-- To do --
a) For each statement (i)–(iii), decide whether the artemisia article agrees with it. Answer yes or no and quote the words of the article that decide it.
(i) A significant lowering of blood glucose was noted 2 to 4 hours after artemisia extracts were given.
(ii) Artemisia belongs to a family of fewer than 100 species.
(iii) The plants in the artemisia family are all identical.
b) Please reproduce the artemisia article from "The health advantages" up to and including "disease free life.".
c) On what date was the artemisia article last updated?

-- Extract --
^^^^^^^^

Artemisia – an Intensely Bitter Herb with Fantastic Gut Health, and Anti Diabetic Properties

(Last Updated On: September 21, 2017)

Artemisia activates the body’s bitter receptors and digestive reflexes promoting long term gut health


Artemisia lowers blood sugar by activating the body’s own natural responses. Several studies have shown encouraging results – a significant blood glucose lowering noted 2 to 4 hours after administration of artemisia extracts. Results improved with successive doses.

Artemisia not only lowers blood sugar, but also provide long term vitality to intestines, liver and gall bladder. Improved efficiency of these organs is the best protection against diabetes and other related diseases on the long run.

10 benefits of using artemisia:

  1. Glucose lowering
  2. General nerve tonic
  3. Restorative and protective of liver functions
  4. Cholesterol lowering
  5. Weight gain control
  6. Aid digestion of fats
  7. Stimulate appetite
  8. improve nutrient absorption
  9. Lessen our craving for sweets
  10. Reduce fermentation in the intestines

Artemisia is the main species name. Here are the 6 most common used herbs: Mugworth, Wormwood, Terragon, Sweet Annie, Southernwood, and Sagebrush. Artemisia belong to a large family of more then 400 species. Even though these plants are not identical, they all share the same bitter quality.

The health advantages of bitter herb Artemisia


Artemisia is a bitter herb, and bitterness is what makes her so powerful. The bitter element is specially important for the treatment of diabetes because it promotes gut health. Optimum function of the digestive system is fundamental to overall health and a disease free life.

^^^^^^^^

-- Given records --
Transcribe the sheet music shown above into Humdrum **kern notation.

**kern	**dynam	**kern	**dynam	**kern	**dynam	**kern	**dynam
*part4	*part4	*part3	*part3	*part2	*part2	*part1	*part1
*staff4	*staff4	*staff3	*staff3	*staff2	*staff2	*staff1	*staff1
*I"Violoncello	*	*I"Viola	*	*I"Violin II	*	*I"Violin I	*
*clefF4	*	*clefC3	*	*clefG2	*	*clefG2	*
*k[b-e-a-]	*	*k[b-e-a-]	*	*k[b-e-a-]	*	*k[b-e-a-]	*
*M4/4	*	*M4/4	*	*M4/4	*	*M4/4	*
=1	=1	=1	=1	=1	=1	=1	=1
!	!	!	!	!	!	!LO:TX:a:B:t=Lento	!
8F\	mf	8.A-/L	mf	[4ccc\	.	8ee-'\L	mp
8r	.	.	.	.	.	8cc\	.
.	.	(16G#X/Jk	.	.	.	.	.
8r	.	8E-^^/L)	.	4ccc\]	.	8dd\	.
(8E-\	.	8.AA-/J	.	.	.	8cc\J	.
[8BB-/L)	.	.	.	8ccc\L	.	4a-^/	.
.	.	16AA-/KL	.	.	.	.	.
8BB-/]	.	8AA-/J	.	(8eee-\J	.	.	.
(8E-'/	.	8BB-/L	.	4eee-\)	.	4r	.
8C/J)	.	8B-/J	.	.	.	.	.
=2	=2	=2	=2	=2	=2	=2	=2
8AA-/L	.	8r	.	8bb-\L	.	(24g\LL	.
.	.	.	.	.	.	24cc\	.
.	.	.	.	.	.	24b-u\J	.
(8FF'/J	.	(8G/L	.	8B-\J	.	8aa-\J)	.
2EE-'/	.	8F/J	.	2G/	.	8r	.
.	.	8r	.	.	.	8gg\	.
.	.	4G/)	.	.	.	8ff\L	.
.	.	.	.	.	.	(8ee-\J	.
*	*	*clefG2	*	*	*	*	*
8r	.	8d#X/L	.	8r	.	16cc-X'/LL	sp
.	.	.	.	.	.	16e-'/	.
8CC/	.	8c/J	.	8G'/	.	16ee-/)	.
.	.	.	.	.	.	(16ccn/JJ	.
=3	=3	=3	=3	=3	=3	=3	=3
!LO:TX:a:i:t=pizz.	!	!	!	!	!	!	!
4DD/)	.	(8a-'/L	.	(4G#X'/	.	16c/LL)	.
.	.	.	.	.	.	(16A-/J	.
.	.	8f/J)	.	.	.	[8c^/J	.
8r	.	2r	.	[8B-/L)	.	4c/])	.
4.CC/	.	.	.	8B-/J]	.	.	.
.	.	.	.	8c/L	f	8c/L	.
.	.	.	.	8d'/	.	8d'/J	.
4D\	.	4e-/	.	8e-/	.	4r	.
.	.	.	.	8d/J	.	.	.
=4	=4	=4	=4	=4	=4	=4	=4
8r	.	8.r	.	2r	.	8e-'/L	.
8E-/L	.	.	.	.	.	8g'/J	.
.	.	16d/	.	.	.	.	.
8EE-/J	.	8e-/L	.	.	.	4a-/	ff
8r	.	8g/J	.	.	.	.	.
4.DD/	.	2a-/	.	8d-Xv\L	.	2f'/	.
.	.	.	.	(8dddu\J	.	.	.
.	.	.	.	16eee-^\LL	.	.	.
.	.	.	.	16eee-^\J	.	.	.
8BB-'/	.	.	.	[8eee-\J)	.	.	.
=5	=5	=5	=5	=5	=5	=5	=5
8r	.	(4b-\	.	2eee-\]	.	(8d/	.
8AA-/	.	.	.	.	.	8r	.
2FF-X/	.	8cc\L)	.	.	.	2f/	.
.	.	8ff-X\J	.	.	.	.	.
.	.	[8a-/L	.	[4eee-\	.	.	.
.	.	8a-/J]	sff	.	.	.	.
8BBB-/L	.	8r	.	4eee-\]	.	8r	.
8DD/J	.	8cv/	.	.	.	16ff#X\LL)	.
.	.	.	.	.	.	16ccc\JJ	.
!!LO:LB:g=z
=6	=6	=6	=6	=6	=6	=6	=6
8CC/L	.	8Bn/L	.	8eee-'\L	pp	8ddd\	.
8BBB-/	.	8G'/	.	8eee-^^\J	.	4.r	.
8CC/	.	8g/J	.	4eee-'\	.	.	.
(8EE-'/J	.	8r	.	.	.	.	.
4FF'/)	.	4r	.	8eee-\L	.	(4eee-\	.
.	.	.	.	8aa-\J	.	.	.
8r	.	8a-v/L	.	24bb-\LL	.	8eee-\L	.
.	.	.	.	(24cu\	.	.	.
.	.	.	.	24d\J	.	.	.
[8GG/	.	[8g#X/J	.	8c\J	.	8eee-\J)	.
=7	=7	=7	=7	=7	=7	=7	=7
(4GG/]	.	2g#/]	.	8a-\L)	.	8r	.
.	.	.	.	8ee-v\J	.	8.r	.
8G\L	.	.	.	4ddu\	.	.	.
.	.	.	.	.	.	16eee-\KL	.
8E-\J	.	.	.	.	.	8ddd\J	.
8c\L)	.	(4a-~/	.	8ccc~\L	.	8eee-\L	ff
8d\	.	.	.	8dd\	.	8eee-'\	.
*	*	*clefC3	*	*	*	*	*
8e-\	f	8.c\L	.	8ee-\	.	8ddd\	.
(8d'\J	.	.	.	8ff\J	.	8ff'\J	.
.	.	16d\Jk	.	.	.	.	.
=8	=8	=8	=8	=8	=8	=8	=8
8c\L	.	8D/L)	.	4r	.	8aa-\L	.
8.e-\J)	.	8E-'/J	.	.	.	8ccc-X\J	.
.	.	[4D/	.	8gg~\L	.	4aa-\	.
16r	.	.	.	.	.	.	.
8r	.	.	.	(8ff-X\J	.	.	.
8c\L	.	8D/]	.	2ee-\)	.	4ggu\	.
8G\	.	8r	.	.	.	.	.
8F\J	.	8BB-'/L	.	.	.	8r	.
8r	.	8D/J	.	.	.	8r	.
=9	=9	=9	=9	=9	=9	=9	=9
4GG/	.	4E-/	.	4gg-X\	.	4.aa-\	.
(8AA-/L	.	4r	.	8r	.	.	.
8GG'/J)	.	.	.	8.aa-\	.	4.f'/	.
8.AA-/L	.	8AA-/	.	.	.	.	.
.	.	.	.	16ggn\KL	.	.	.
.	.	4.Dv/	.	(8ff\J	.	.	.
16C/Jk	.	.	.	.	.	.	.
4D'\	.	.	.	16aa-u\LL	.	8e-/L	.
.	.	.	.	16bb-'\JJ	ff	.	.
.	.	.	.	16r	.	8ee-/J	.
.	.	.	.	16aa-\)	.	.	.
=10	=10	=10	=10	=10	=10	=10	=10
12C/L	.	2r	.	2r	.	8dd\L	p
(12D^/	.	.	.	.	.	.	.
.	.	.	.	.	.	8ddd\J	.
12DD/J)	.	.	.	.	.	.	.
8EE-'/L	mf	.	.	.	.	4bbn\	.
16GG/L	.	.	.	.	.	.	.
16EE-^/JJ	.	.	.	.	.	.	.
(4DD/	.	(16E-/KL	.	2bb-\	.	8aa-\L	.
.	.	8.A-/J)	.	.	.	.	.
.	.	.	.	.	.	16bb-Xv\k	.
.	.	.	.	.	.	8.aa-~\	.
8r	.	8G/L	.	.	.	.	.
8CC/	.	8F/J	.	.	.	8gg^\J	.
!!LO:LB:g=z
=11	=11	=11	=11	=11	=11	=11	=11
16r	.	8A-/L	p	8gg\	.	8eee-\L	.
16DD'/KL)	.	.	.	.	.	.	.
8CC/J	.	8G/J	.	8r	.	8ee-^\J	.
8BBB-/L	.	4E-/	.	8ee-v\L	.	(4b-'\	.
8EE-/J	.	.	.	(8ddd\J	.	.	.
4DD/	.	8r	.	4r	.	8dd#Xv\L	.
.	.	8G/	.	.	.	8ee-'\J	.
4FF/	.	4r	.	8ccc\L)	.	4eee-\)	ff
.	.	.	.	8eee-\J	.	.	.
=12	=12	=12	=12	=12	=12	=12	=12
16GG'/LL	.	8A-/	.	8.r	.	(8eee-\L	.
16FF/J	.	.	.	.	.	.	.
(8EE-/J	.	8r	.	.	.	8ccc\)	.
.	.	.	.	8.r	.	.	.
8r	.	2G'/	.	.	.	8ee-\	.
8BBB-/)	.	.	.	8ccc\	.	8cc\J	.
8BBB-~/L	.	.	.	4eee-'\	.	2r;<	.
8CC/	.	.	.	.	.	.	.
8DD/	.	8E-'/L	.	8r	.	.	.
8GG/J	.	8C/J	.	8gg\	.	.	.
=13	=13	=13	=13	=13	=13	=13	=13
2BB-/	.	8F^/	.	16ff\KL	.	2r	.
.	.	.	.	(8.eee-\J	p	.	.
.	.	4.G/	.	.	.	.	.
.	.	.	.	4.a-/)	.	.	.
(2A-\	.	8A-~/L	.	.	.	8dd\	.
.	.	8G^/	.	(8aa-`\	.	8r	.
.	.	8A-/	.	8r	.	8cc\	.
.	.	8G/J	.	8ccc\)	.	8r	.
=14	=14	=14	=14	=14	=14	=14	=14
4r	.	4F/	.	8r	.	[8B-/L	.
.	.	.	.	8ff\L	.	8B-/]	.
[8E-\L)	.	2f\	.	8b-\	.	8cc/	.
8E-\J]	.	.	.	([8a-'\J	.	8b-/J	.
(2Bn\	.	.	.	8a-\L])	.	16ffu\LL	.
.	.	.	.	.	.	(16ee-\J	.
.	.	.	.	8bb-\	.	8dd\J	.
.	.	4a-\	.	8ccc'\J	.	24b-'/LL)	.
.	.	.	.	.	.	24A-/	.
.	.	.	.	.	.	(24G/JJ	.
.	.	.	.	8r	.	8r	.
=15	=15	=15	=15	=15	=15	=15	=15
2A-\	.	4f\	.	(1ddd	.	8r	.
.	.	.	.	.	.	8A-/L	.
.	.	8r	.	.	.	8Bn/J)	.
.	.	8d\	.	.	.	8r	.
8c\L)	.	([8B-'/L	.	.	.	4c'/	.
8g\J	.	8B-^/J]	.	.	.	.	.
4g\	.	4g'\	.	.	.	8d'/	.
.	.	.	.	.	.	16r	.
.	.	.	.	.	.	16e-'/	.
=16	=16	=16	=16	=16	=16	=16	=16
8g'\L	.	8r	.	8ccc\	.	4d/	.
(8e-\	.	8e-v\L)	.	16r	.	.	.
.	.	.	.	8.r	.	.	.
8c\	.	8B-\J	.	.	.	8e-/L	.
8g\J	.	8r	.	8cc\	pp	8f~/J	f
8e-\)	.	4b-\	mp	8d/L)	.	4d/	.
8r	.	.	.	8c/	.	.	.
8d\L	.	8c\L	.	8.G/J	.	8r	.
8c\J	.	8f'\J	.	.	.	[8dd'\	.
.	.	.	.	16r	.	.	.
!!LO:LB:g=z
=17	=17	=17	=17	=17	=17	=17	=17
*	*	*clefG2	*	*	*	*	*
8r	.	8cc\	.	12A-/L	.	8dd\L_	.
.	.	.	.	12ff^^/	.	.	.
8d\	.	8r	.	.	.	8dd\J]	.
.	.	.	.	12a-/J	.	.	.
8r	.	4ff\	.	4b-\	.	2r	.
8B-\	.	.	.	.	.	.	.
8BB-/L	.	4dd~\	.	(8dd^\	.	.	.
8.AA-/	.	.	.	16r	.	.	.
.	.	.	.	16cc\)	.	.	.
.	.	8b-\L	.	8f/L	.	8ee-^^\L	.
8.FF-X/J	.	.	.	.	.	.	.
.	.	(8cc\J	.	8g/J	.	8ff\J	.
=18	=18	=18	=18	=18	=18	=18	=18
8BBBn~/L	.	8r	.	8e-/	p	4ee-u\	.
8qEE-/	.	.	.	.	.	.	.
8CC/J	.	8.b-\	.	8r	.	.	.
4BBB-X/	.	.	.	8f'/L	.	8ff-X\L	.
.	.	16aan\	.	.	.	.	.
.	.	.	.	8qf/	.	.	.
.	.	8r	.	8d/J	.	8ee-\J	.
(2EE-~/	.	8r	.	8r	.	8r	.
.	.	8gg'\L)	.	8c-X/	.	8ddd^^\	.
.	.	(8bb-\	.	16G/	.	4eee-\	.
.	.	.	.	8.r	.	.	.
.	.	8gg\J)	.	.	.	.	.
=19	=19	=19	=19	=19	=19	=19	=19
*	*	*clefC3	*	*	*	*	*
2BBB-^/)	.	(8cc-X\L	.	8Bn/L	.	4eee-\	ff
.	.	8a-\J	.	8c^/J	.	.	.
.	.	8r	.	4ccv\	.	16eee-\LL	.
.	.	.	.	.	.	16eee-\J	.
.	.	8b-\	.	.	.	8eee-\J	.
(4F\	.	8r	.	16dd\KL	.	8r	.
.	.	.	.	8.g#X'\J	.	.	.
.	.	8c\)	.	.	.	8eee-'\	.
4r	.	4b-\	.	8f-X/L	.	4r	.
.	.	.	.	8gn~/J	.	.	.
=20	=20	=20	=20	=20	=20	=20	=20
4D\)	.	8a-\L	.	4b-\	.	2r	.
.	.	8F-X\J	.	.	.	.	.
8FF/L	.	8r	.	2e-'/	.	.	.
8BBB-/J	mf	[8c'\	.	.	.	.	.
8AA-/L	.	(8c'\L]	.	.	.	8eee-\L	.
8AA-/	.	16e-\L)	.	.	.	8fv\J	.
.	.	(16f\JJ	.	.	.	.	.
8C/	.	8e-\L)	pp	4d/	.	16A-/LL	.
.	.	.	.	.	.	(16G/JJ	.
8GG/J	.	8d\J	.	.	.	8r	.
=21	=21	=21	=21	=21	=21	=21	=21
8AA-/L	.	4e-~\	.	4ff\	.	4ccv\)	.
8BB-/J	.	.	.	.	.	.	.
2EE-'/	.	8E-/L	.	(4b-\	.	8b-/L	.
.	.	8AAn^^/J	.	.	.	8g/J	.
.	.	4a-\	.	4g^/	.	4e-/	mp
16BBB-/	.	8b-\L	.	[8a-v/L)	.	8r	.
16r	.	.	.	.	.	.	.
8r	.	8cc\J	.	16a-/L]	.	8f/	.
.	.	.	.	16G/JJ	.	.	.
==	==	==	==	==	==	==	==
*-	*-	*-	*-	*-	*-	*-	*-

^^^^^^^^

-- Answer section --
a)
(i) Yes: "a significant blood glucose lowering noted 2 to 4 hours after administration of artemisia extracts"
(ii) No: "Artemisia belong to a large family of more then 400 species."
(iii) No: "Even though these plants are not identical, they all share the same bitter quality."

b)
The health advantages of bitter herb Artemisia


Artemisia is a bitter herb, and bitterness is what makes her so powerful. The bitter element is specially important for the treatment of diabetes because it promotes gut health. Optimum function of the digestive system is fundamental to overall health and a disease free life.

c) September 21, 2017.